Right now when I try to run dvc status dvc/pipeline1/dvc.yaml, it reports back that the files are deleted because it is looking for them inside the ~/repo/dvc directory while they are one level up
When editing paths in dvc.yaml and dvc.lock are the paths relative to the root directory of the repo or relative to the location of the dvc.yaml file or relatve to where I execute the dvc repro command?
I think they are relative to the dvc.yaml location.
Should the new output path be:
Looks like it should be ../../output/pipeline1/p1.weights?
Optional, and only if it's needed - there are a few ways to manipulate this. Use wdir in the stage definition. Also you could use dvc root command to get the root of the project and then compose stable path.
I really appreciate your help @shcheklein Thank you so much.
Yes I made a mistake its two levels up.
Is it possible the "wdir" be set as a global in dvc.yaml?
Also what about the paths in the dvc.lock file? do I need to manully modify them as well if I do not run the pipeline? and when modifying the dvc.lock file is the wdir variable recognized in this file
I noticed the paths in the dvc.lock file are the old ones.
Is it possible the "wdir" be set as a global in dvc.yaml?
No, not at the moment :(
Also what about the paths in the dvc.lock file? do I need to manully modify them as well if I do not run the pipeline? and when modifying the dvc.lock file is the wdir variable recognized in this file
You can run dvc commit I think to forcefully recreate the lock file.
Adding back as a p1 since it relates to general monorepo usage, which we are seeing is increasingly common
Another topic to cover here is how to view experiment results when there are multiple pipelines or projects.
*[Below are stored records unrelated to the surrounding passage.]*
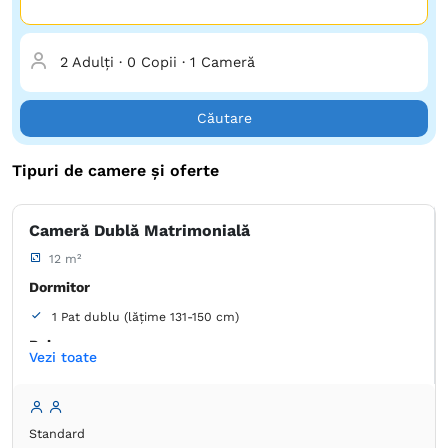
2 Adulți
·
0 Copii
·
1 Cameră
Căutare
Tipuri de camere și oferte
Cameră Dublă Matrimonială
12 m²
Dormitor
1 Pat dublu (lățime 131-150 cm)
Baie
Vezi toate
Proprie -
Duș
Dulap
Umeraș pentru haine
Masă
Minibar
Standard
From a recent email response:
With the command line and VS Code extension, you can filter the columns to only those relevant to that pipeline. For example, to only show pipeline1, you might do something like
dvc exp show --drop 'pipeline1.*'. In VS Code, you can duplicate the workspace so that you have a window open for each pipeline.If you use DVC Studio, you can configure a project directory and have a project for each pipeline without having to manually configure the columns.